MotionGPT - Human Motion as a Foreign Language
Text-to-motion baseline integrated into the hftrainer Model Zoo. The runtime is
self-contained under hftrainer.models.motion.motiongpt.network and does not
import the original repository at inference time.
| Task | Text-to-Motion (T2M), motion-language generation |
| Bundle / Pipeline | MotionGPTBundle / MotionGPTPipeline |
| Processed HF artifact | ZeyuLing/hftrainer-motiongpt-humanml3d |
| Motion representation | HumanML3D-263 (263-dim, 20 fps, 22 joints) |
| Architecture | Motion tokenizer VQ-VAE + FLAN-T5-base-style language model with motion tokens |
| Paper | MotionGPT: Human Motion as a Foreign Language, Jiang et al., NeurIPS 2023 - arXiv:2306.14795 |
| Original code | https://github.com/OpenMotionLab/MotionGPT |
Weights
Self-contained hftrainer artifact:
| Artifact | Location | Contents | Status |
|---|---|---|---|
| MotionGPT HumanML3D | ZeyuLing/hftrainer-motiongpt-humanml3d |
motiongpt_s3_h3d.tar + assets/meta/{mean,std}.npy + deps/flan-t5-base/ + model_index.json |
public Hub artifact |
| local mirror | checkpoints/baselines/motiongpt |
same layout | optional local cache |
Use directly from the Hub:
from hftrainer.pipelines.motiongpt import MotionGPTPipeline
pipe = MotionGPTPipeline.from_pretrained(
"ZeyuLing/hftrainer-motiongpt-humanml3d",
bundle_kwargs={"local_files_only": False},
device="cuda",
)
motions = pipe.infer_t2m(
["a person walks forward then sits down"],
[120],
) # list of (T, 263)
For a local mirror:
pipe = MotionGPTPipeline.from_pretrained(
"checkpoints/baselines/motiongpt",
bundle_kwargs={"local_files_only": True},
device="cuda",
)
Motion Representation
MotionGPT natively generates HumanML3D-263 at 20 fps. For shared SMPL and MotionStreamer-272 evaluation, use the validated bridge:
HumanML3D-263 -> SMPL motion_135 via IK refine-80 -> MotionStreamer-272
The artifact packages the released MotionGPT checkpoint, HumanML3D statistics, and the local FLAN-T5-base tokenizer/config files required to instantiate the language model without a separate upstream checkout.

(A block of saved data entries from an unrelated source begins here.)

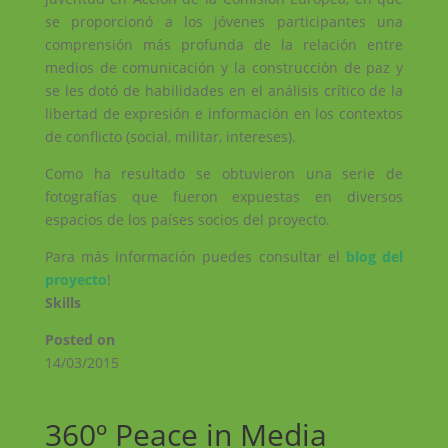
se proporcionó a los jóvenes participantes una
comprensión más profunda de la relación entre
medios de comunicación y la construcción de paz y
se les dotó de habilidades en el análisis crítico de la
libertad de expresión e información en los contextos
de conflicto (social, militar, intereses).
Como ha resultado se obtuvieron una serie de
fotografías que fueron expuestas en diversos
espacios de los países socios del proyecto.
Para más información puedes consultar el
blog del
proye
cto
!
Skills
Posted on
14/03/2015
←
Writing Stories by the Sea
Seminari de construcció de la xarxa PeaceBag
→
360º Peace in Media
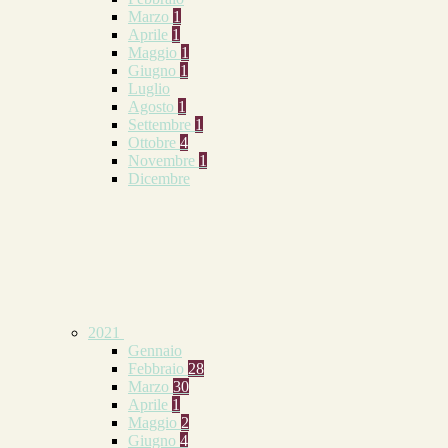
Marzo
1
Aprile
1
Maggio
1
Giugno
1
Luglio
Agosto
1
Settembre
1
Ottobre
4
Novembre
1
Dicembre
2021
Gennaio
Febbraio
28
Marzo
30
Aprile
1
Maggio
2
Giugno
4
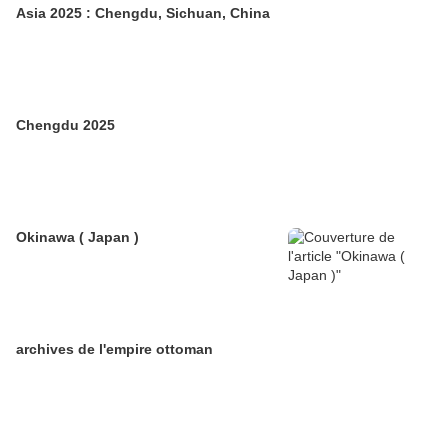
Asia 2025 : Chengdu, Sichuan, China
Chengdu 2025
Okinawa ( Japan )
archives de l'empire ottoman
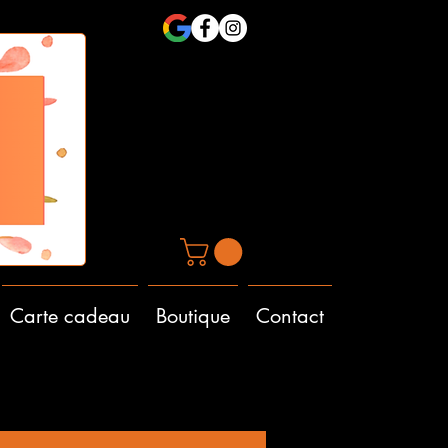
Carte cadeau
Boutique
Contact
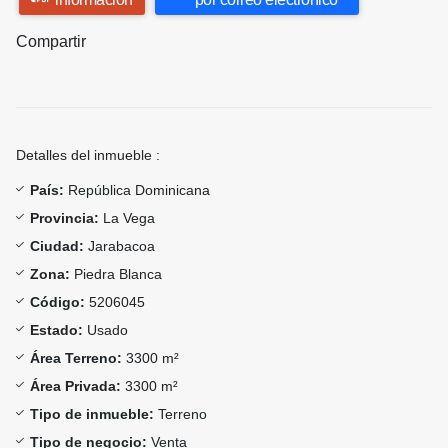
Compartir
Detalles del inmueble :
País:
República Dominicana
Provincia:
La Vega
Ciudad:
Jarabacoa
Zona:
Piedra Blanca
Código:
5206045
Estado:
Usado
Área Terreno:
3300 m²
Área Privada:
3300 m²
Tipo de inmueble:
Terreno
Tipo de negocio:
Venta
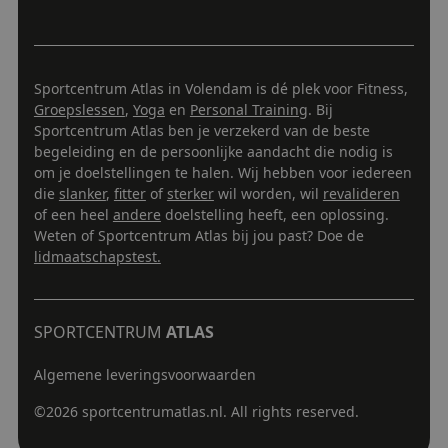
campagn
ROLLOUT_TOKEN
weken
waardoo
te berek
kunnen
de
__ddg8_
.sportcentrumatlas.nl
19 minuten
gevolgd
analyser
58 seconden
van de si
VISITOR_INFO1_LIVE
5 maanden 4
Deze co
Google LLC
weken
door Y
.youtube.com
Sportcentrum Atlas in Volendam is dé plek voor Fitness,
__kla_id
1 jaar 1
Houdt b
Klaviyo Inc.
ingeste
maand
iemand 
sportcentrumatlas.nl
Groepslessen
,
Yoga
en
Personal Training
. Bij
gebrui
Klaviyo-
bij te 
Sportcentrum Atlas ben je verzekerd van de beste
uw websi
YouTube
begeleiding en de persoonlijke aandacht die nodig is
in sites 
_ga_8W7QQN8WV5
.sportcentrumatlas.nl
1 jaar 1
Deze coo
ingeslo
om je doelstellingen te halen. Wij hebben voor iedereen
maand
gebruikt
ook bep
Google A
die
slanker
,
fitter
of
sterker
wil worden, wil
revalideren
websit
om de se
nieuwe
of een heel
andere
doelstelling heeft, een oplossing.
te beho
versie 
Weten of Sportcentrum Atlas bij jou past? Doe de
YouTube
__ddg1_
.sportcentrumatlas.nl
1 jaar
Dit cook
gebruik
lidmaatschapstest.
gebruikt
analytis
test_cookie
14 minuten
Deze co
Google LLC
tracking
54 seconden
geplaat
.doubleclick.net
doeleind
DoubleC
waardoo
(eigen
SPORTCENTRUM
ATLAS
website
Google)
verschil
bepalen
gebruike
browse
Algemene leveringsvoorwaarden
ondersc
websit
begrijpe
cookies
gebruike
©
2026
sportcentrumatlas.nl. All rights reserved.
website
_fbp
2 maanden 4
Gebruik
Meta Platform Inc.
weken
Facebo
.sportcentrumatlas.nl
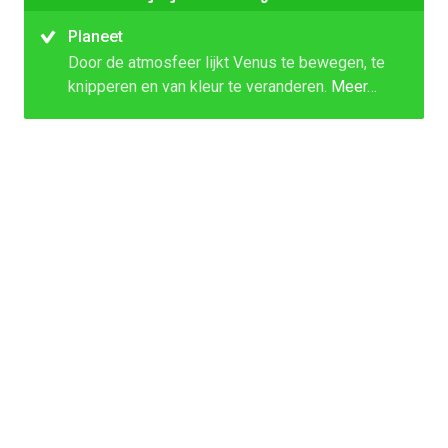
Planeet
Door de atmosfeer lijkt Venus te bewegen, te
knipperen en van kleur te veranderen.
Meer…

HumanML3D Leaderboard Metrics
The row below uses the shared HumanML3D official-test caption protocol and the HML263 round-trip GT reference for SMPL-based evaluators. MotionCLIP metrics use raw projection embeddings without L2 normalization.
| Evaluator | R1 up | R2 up | R3 up | FID down | MM down | Div up |
|---|---|---|---|---|---|---|
| MotionStreamer-272 | 0.4940 | 0.6352 | 0.6944 | 23.6811 | 19.6781 | 25.5410 |
| MotionCLIP-135 no-L2 | 0.3688 | 0.5049 | 0.5828 | 84.8756 | 42.8579 | 23.2174 |
Physical metrics:
| Slide down | Float down | Jitter down | Dynamic down |
|---|---|---|---|
| 3.8783 | 10.8835 | 5.1680 | 21.0609 |
Implementation Notes
- Artifact inference imports only
hftrainer.models.motion.motiongpt.network. - The released checkpoint has FLAN-T5-base / T5-v1.1 FFN shapes rather than
ordinary
t5-baseFFN shapes. - The checkpoint stores a distinct LM head while sharing the encoder and
decoder input embeddings; the bundle keeps
shared_encoder_decoder_untied_lm_head. - The validated HumanML3D setting uses the official no-length prompt mode
(
official_nolen) and the selected-caption official-test protocol.